:: EXERCISE GOAL ::
Below are lines of data; restate word for word those running from the line containing "Integrate business driven" to the line containing "Evaluation and selection should", inclusive, and no others.

---

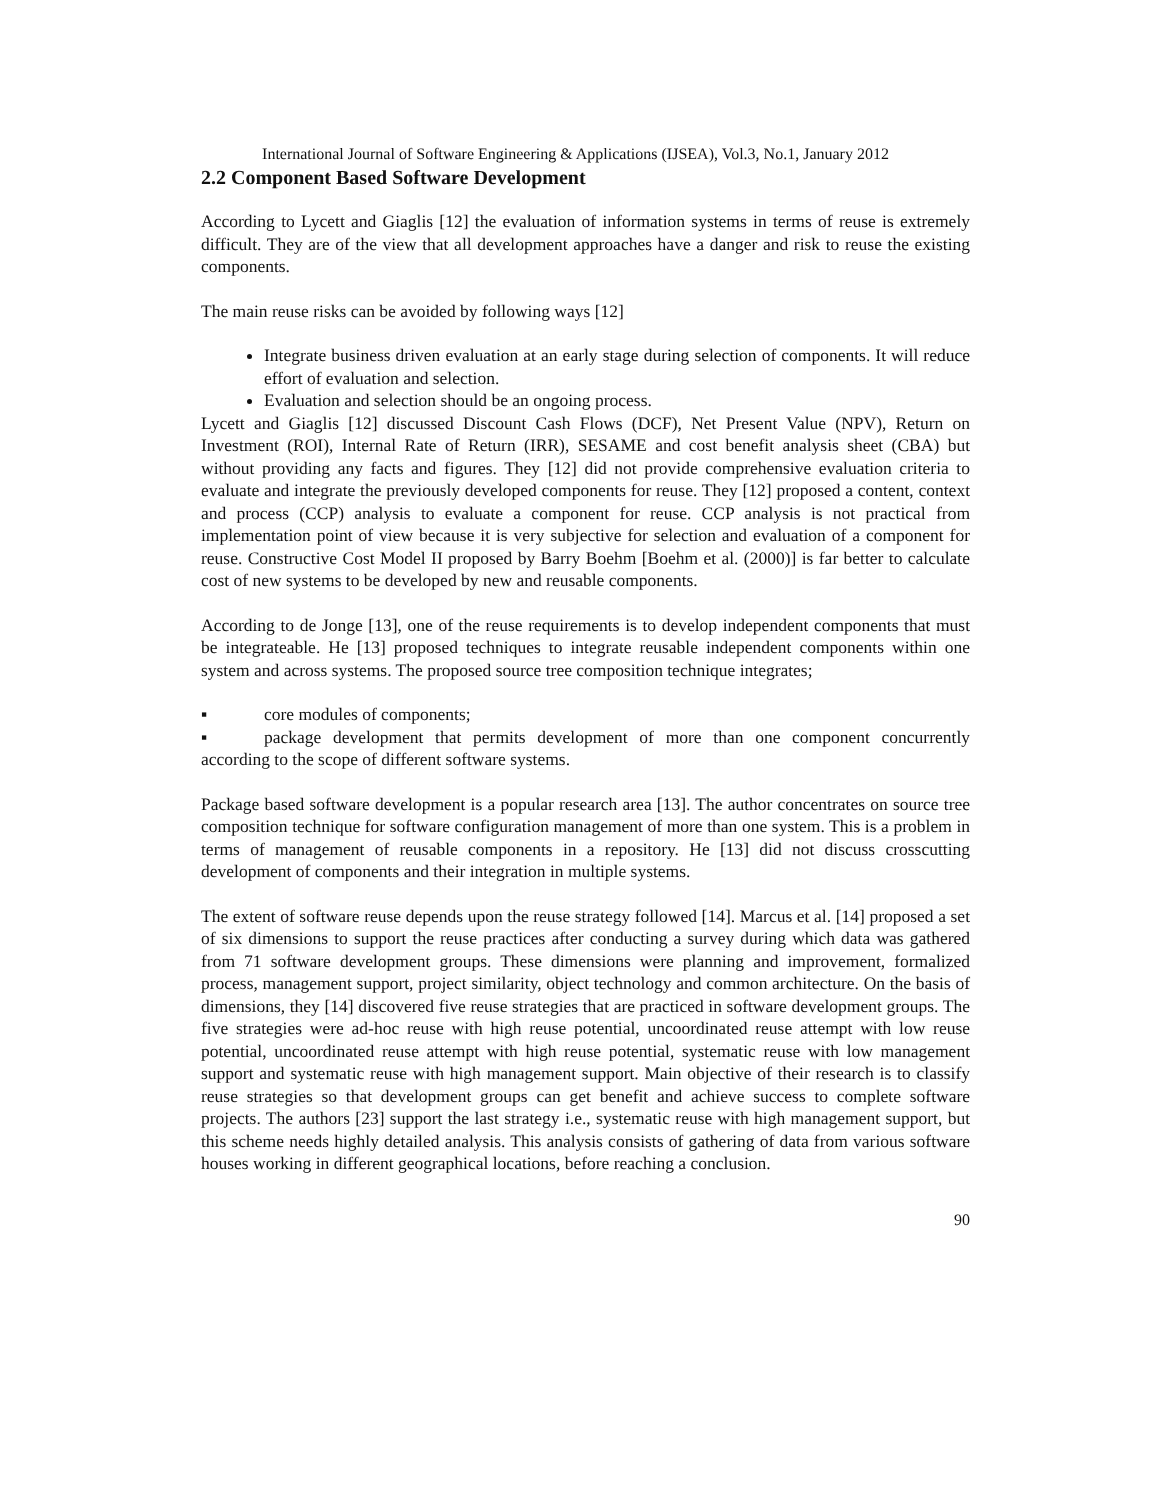International Journal of Software Engineering & Applications (IJSEA), Vol.3, No.1, January 2012
2.2 Component Based Software Development
According to Lycett and Giaglis [12] the evaluation of information systems in terms of reuse is extremely difficult. They are of the view that all development approaches have a danger and risk to reuse the existing components.
The main reuse risks can be avoided by following ways [12]
Integrate business driven evaluation at an early stage during selection of components. It will reduce effort of evaluation and selection.
Evaluation and selection should be an ongoing process.
Lycett and Giaglis [12] discussed Discount Cash Flows (DCF), Net Present Value (NPV), Return on Investment (ROI), Internal Rate of Return (IRR), SESAME and cost benefit analysis sheet (CBA) but without providing any facts and figures. They [12] did not provide comprehensive evaluation criteria to evaluate and integrate the previously developed components for reuse. They [12] proposed a content, context and process (CCP) analysis to evaluate a component for reuse. CCP analysis is not practical from implementation point of view because it is very subjective for selection and evaluation of a component for reuse. Constructive Cost Model II proposed by Barry Boehm [Boehm et al. (2000)] is far better to calculate cost of new systems to be developed by new and reusable components.
According to de Jonge [13], one of the reuse requirements is to develop independent components that must be integrateable. He [13] proposed techniques to integrate reusable independent components within one system and across systems. The proposed source tree composition technique integrates;
▪ core modules of components;
▪ package development that permits development of more than one component concurrently according to the scope of different software systems.
Package based software development is a popular research area [13]. The author concentrates on source tree composition technique for software configuration management of more than one system. This is a problem in terms of management of reusable components in a repository. He [13] did not discuss crosscutting development of components and their integration in multiple systems.
The extent of software reuse depends upon the reuse strategy followed [14]. Marcus et al. [14] proposed a set of six dimensions to support the reuse practices after conducting a survey during which data was gathered from 71 software development groups. These dimensions were planning and improvement, formalized process, management support, project similarity, object technology and common architecture. On the basis of dimensions, they [14] discovered five reuse strategies that are practiced in software development groups. The five strategies were ad-hoc reuse with high reuse potential, uncoordinated reuse attempt with low reuse potential, uncoordinated reuse attempt with high reuse potential, systematic reuse with low management support and systematic reuse with high management support. Main objective of their research is to classify reuse strategies so that development groups can get benefit and achieve success to complete software projects. The authors [23] support the last strategy i.e., systematic reuse with high management support, but this scheme needs highly detailed analysis. This analysis consists of gathering of data from various software houses working in different geographical locations, before reaching a conclusion.
90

---

:: SOLVED EXERCISE ::
Integrate business driven evaluation at an early stage during selection of components. It will reduce effort of evaluation and selection.
Evaluation and selection should be an ongoing process.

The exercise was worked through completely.